Key responsibilities include contributing to the development and implementation of automated CI/CD pipelines, enhancing our continuous improvement and delivery processes, and maturing DevOps practices. You will actively participate in infrastructure design discussions, aiming for a fully automated, robust, and secure environment. Collaboration with internal SRE and Development teams, as well as business users, is crucial for investigations, testing, and deployments. You will manage Release Management, initiate Change Requests, and schedule implementations for fixes and enhancements. Effective collaboration with both local and remote teams is essential. A primary focus will be on ensuring high application availability through robust observability solutions and supporting the production environment with strong performance tuning, end-to-end troubleshooting, and solid networking fundamentals.
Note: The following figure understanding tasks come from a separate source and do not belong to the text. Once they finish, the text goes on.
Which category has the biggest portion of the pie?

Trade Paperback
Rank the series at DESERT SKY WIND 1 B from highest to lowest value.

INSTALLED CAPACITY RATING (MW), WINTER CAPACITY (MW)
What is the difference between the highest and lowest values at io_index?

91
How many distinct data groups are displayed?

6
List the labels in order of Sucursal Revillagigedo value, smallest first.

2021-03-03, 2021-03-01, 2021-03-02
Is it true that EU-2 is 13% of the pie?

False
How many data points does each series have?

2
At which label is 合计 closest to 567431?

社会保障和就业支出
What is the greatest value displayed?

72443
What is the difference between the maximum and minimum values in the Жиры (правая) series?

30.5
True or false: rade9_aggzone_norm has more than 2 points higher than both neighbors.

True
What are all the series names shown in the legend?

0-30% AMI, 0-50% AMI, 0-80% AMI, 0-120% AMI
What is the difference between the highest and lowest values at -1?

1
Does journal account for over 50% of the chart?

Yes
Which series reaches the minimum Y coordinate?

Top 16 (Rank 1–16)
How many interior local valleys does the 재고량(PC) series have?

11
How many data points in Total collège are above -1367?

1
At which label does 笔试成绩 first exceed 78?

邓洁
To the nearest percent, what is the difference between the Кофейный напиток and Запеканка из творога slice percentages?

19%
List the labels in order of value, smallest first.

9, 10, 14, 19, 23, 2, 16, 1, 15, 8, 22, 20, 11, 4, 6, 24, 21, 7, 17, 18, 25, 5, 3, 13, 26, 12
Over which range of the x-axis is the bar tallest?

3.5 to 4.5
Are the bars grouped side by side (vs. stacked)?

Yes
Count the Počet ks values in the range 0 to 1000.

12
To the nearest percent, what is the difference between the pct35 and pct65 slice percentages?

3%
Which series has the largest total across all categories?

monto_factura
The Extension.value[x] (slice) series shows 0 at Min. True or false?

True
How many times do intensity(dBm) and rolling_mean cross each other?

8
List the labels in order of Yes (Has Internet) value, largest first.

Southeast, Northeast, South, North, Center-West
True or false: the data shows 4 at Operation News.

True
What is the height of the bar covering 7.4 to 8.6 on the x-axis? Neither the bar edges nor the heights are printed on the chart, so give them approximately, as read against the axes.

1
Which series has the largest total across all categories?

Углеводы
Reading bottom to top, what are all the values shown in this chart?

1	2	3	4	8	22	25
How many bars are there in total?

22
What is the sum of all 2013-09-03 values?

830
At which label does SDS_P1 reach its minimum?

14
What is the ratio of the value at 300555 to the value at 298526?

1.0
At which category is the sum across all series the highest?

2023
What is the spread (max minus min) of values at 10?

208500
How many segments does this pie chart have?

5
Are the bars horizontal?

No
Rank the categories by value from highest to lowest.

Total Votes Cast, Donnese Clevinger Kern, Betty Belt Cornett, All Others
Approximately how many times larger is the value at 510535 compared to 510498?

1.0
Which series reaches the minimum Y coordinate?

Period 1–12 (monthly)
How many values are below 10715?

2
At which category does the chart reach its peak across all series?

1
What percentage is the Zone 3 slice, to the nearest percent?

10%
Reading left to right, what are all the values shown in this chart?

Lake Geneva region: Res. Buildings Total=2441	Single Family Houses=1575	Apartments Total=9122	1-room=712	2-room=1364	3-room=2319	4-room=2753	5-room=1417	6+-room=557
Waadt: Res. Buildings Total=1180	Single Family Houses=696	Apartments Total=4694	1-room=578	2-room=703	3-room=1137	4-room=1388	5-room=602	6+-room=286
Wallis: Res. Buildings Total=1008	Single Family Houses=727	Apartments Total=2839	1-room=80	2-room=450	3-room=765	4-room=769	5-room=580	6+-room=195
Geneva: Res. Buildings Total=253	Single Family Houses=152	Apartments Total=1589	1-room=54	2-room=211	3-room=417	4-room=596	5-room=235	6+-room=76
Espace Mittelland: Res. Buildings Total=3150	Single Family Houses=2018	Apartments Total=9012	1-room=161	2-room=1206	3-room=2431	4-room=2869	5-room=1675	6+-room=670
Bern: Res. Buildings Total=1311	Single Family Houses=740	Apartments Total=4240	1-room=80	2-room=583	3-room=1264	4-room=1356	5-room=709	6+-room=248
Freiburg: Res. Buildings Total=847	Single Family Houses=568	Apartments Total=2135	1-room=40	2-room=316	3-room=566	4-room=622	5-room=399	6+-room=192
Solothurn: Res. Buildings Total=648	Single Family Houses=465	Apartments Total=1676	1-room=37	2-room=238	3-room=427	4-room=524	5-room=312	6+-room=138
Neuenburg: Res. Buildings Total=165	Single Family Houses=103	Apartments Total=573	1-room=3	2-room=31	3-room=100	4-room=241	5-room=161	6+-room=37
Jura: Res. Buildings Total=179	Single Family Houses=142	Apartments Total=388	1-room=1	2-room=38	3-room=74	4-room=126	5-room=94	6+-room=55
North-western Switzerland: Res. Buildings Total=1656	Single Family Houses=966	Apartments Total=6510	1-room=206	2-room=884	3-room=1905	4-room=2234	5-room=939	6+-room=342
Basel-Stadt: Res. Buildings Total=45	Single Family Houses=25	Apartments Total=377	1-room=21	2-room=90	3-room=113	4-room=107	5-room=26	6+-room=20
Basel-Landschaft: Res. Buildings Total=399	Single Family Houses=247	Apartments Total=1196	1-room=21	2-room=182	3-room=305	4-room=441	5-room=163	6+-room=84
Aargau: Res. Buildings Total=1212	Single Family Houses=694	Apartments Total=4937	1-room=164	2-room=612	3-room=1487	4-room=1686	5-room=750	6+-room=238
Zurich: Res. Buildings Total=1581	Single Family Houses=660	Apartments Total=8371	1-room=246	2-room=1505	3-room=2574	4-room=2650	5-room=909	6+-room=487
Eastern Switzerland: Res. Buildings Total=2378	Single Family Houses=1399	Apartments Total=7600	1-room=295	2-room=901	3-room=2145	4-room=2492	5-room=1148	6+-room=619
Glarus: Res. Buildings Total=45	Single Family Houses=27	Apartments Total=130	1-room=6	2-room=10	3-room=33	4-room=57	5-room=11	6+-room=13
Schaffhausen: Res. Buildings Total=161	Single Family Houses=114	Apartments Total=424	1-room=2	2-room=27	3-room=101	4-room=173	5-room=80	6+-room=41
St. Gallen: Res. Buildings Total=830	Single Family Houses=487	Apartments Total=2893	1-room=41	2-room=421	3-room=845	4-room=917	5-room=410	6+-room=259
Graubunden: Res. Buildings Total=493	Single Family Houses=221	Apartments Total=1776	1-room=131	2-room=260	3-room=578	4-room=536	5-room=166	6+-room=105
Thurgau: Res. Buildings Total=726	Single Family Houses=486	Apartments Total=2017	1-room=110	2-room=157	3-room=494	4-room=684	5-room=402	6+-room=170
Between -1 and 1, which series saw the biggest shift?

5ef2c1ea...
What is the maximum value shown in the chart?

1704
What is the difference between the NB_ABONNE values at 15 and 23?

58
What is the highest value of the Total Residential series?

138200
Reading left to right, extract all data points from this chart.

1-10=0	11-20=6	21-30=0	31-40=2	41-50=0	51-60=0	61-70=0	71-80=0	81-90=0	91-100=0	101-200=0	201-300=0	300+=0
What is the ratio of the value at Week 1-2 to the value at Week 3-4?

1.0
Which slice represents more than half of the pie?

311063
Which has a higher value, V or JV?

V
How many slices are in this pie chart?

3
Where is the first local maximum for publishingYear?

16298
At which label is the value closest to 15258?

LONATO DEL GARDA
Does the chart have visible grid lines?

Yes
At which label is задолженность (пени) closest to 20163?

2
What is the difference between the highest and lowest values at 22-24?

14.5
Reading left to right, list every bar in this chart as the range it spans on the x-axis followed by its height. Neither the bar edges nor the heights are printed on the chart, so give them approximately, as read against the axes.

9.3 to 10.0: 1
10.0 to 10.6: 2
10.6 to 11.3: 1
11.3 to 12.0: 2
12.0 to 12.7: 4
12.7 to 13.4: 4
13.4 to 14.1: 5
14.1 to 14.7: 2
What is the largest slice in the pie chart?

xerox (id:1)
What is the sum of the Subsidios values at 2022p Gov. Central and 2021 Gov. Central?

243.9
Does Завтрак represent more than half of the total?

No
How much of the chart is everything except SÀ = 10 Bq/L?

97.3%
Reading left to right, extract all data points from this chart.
This position requires participation in rotational shifts and on-call rosters to support our critical applications on a 24x7 basis.
Requirements
- Minimum 5-7 years of experience as a Site Reliability Engineer, supporting diverse applications and infrastructure in a hybrid-cloud environment encompassing both on-premises and AWS/GCP platforms.
- Proficiency in supporting Java (J2EE/Spring Boot) or .NET applications. Experience in managing incidents, facilitating application recovery, driving root cause analysis, communicating effectively, and managing client relationships in conjunction with Infrastructure Service Support team members.
- Ensures all production changes adhere to lifecycle methodologies and risk guidelines.
- Experience in Application Support, deploying releases, patches, and fixes on the platform.
- Ability to analyze application performance, perform tuning, and ensure high availability and stability of the platform.
- Knowledge of Batch Processing systems and tools.
- Familiarity with Unix/Linux systems, containerization, and container orchestration platforms such as Docker, Cloud Foundry, OpenShift, and Kubernetes.
- Strong scripting skills (Shell, Python, or PowerShell) to automate manual tasks.
- Experience with observability tools like Grafana, Kibana, and AppDynamics.
- Hands-on experience with AWS/GCP public cloud services.
- Practical experience with CI/CD tools such as Jenkins, CircleCI, or GitHub Actions, and the ability to understand and define various deployment strategies.
- Hands-on experience with Git, including managing deployments and branching strategies within Git.